WASHINGTON (AP) - Even before President Joe Biden unveiled his $2.3 trillion infrastructure plan Wednesday, congressional committees were laying the groundwork for a major public works investment with the goal of passage over the summer.
They’ve held hearings to listen to experts in the field and top-ranking administration officials. They’ve introduced scores of bills. They’ve asked lawmakers from both parties to submit their ideas for specific projects soon as Thursday.
And now the hard part begins, cobbling together an ambitious final product that can pass such an closely divided House and Senate.
House Speaker Nancy Pelosi cited July 4 as the date she would like to have an infrastructure bill approved, but that deadline could slip to later in the month, she told Democratic lawmakers in a conference call earlier this week, a senior Democratic aide said Wednesday.
It’s likely that individual committees would advance their pieces of legislation and then a comprehensive bill would be assembled from that work, though the process for passing Biden’s plan hasn’t been settled. The aide was not authorized to speak publicly on the matter and discussed it on condition of anonymity.
Various components of the sweeping plan will likely prove popular. Biden wants $25 billion put into improving the nation’s airports, $115 billion for bridges and roads in the most critical need of repair and $17 billion for ports and waterways, for example.
The Democratic chairmen of the committees overseeing potential roads, bridges and transit investments are aiming to pass a highway reauthorization bill - a key element of the infrastructure push - out of committee before Memorial Day.
To sweeten the prospects for bipartisan support, Democrats are offering lawmakers the chance to make their imprint through so-called earmarks, now being called “member designated projects,” which would dedicate some of the infrastructure spending to specific projects in their home districts and states.

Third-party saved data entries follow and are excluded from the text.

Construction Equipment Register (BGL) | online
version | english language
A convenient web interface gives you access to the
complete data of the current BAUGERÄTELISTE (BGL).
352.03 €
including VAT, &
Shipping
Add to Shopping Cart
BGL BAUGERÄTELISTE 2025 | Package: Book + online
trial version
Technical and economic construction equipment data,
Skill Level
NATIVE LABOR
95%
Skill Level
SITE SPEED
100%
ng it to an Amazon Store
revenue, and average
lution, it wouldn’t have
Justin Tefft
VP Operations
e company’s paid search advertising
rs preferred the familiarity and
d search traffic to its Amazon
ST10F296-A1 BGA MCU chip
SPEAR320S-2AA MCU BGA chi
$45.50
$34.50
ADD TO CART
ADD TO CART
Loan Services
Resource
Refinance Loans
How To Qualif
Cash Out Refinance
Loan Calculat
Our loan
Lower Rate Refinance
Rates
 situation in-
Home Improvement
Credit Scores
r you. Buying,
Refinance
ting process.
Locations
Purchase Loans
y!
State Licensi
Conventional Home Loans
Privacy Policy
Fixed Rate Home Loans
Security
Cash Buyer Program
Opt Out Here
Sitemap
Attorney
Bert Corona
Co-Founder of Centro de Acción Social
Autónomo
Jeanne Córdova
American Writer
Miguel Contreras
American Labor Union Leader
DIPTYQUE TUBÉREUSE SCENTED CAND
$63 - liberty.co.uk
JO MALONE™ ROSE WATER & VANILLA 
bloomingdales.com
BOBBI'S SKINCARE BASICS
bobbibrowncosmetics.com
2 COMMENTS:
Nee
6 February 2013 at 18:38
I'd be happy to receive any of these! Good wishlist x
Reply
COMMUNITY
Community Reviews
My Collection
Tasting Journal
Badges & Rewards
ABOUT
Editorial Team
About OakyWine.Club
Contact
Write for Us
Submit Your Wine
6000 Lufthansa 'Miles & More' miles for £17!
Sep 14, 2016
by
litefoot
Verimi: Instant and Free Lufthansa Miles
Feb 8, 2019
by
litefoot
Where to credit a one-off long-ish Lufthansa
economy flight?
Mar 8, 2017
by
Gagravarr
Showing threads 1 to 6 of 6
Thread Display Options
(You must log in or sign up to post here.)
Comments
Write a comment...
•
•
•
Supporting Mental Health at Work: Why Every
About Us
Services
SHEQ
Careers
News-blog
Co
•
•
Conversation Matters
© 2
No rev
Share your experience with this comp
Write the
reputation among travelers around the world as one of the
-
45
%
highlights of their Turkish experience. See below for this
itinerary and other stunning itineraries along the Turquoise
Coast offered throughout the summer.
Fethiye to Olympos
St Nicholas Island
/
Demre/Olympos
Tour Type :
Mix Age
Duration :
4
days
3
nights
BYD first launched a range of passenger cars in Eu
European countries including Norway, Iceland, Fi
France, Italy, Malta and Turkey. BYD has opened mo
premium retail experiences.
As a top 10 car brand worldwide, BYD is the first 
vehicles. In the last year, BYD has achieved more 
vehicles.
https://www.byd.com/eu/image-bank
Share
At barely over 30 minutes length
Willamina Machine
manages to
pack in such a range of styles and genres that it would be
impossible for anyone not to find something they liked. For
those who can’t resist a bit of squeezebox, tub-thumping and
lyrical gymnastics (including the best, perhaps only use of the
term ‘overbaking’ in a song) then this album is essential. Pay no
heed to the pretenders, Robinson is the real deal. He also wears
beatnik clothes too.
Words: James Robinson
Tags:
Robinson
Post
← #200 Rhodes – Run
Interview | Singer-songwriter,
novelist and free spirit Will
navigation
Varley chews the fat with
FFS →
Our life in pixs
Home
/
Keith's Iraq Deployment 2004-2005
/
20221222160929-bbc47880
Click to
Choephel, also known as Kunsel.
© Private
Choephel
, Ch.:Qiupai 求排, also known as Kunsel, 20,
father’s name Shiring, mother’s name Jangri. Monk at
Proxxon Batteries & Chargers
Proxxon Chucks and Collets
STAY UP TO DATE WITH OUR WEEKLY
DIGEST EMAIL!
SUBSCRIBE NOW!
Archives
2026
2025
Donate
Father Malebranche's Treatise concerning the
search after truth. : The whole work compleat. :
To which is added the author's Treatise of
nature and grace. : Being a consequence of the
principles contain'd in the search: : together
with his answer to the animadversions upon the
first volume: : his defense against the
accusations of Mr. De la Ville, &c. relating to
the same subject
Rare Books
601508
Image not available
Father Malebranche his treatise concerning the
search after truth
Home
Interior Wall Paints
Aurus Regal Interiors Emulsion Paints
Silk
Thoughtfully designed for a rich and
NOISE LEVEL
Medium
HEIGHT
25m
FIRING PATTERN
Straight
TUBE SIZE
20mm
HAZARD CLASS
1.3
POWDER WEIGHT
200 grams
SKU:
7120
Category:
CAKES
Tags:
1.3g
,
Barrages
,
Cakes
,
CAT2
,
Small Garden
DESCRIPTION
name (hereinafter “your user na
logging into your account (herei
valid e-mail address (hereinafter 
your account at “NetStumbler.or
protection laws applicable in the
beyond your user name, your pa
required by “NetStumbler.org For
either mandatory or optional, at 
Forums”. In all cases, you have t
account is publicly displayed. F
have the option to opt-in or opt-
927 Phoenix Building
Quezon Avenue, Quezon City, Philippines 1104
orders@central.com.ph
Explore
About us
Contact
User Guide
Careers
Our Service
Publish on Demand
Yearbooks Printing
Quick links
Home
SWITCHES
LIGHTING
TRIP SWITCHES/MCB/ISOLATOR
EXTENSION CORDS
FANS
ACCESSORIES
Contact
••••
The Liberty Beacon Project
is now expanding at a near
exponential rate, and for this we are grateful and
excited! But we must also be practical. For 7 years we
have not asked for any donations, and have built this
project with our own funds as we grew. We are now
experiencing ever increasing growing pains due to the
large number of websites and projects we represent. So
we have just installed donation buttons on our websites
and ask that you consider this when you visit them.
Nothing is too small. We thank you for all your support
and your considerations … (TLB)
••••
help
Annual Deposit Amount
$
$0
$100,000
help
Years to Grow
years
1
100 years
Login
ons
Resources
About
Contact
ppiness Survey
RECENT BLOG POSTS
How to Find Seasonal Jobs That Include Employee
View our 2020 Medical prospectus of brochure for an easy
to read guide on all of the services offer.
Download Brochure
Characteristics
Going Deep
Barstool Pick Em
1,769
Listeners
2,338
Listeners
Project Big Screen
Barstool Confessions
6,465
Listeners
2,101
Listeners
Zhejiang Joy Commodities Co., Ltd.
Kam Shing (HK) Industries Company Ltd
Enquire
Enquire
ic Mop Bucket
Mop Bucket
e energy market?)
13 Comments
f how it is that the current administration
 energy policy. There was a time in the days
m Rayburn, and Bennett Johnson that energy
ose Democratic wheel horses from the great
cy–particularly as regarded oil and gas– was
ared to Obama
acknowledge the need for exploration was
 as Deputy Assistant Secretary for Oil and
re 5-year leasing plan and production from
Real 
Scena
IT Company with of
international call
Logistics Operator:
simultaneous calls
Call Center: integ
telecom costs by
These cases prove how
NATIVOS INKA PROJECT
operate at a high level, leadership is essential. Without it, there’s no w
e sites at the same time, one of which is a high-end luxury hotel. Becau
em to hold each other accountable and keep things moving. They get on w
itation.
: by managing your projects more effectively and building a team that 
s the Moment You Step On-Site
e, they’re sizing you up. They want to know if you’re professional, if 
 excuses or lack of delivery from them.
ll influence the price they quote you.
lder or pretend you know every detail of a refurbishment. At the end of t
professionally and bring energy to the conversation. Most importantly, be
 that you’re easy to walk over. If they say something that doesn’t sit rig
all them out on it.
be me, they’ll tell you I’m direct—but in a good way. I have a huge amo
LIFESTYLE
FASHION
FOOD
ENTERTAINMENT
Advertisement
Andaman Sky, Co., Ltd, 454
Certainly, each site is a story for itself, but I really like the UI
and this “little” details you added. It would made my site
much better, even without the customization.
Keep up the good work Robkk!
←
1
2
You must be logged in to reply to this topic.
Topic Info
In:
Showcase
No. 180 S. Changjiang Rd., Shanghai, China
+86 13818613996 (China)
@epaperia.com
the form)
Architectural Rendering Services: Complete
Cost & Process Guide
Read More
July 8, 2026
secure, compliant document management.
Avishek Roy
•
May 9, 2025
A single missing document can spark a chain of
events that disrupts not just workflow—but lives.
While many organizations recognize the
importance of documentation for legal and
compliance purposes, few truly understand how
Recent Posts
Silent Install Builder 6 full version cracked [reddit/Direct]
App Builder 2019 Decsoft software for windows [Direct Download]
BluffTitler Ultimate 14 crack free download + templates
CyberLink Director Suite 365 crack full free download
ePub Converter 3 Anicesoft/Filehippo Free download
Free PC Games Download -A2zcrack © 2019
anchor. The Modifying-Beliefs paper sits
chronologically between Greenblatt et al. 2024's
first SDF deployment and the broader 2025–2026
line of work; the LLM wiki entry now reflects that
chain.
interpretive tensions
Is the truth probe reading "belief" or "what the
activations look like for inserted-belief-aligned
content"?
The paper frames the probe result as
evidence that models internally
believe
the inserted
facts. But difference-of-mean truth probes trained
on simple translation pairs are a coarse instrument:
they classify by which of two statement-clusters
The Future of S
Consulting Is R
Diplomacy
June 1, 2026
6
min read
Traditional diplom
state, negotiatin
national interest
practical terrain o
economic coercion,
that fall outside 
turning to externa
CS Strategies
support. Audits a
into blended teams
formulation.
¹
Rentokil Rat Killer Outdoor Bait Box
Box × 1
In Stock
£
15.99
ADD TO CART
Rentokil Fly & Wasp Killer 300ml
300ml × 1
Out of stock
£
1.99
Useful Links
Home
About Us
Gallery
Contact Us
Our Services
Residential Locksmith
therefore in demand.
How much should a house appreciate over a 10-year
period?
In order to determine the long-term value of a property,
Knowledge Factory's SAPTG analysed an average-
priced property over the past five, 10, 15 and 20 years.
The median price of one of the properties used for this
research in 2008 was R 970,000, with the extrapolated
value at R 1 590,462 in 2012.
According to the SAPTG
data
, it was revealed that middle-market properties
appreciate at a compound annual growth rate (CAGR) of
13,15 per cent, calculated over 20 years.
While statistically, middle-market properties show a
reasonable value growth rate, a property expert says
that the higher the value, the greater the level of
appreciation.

Lawmakers can begin making their earmark requests starting Thursday with the House Transportation and Infrastructure Committee, which is working on a roads and transit bill. The policy change - the use of earmarks had been banned in recent years - could enhance efforts to reach agreement on an infrastructure bill, but other factors, such as how to pay for it, will likely play a much bigger role.
Key Republicans and influential business groups are lobbying hard against Biden’s preferred method of paying for infrastructure largely by raising the corporate income tax rate to 28%. It had been at 35% before tax cuts enacted during Donald Trump’s presidency reduced the rate to 21%. Republicans don’t see the proposed increase as a middle ground.
“It’s called infrastructure. But inside the Trojan horse there’s going to be more borrowed money. And massive tax increases on all the productive parts of our economy,” Senate Minority Leader Mitch McConnell said Wednesday in his home state of Kentucky.
McConnell was peppered with questions about potential money, particularly for bridge repairs, but said he does not see this as a moment of bipartisanship in Washington.
Still, Democratic lawmakers and the White House are holding out the prospect for generating some bipartisan support even if that looks increasingly unlikely. Biden’s first major bill, a $1.9 trillion COVID-19 relief plan, got no Republican support.
“The American Rescue Plan was a little bit different, because it was an emergency. It was addressing an emergency that we’re still fighting our way through, right, getting the pandemic under control, putting people back to work,” White House press secretary Jen Psaki said on MSNBC. “This is a big jobs bill, but we have a little bit more time to negotiate, to have discussions, to hear if people have better ideas on either the proposals or how to pay for it.”
Rep. Sam Graves of Missouri, the ranking Republican on the House transportation panel, said that he hopes Congress will develop infrastructure legislation in the coming weeks that can gain bipartisan support but that the Biden plan is unlikely to do so.
“The president’s blueprint is a multitrillion-dollar partisan shopping list of progressive priorities, all broadly categorized as ‘infrastructure’ and paid for with massive, job-killing tax increases,” Graves said.
If Democrats are unable to get Republican support for the bill, then Democratic leaders are likely to turn to the same budgetary procedure used to get the COVID-19 relief bill passed with a simple majority in the Senate.
Administration officials sidestepped a question about whether Democrats would go that route, saying that Biden wanted to be clear that he’s got a plan and he’s open to hearing what others think, before adding that he is uncompromising about “the urgency of the moment.”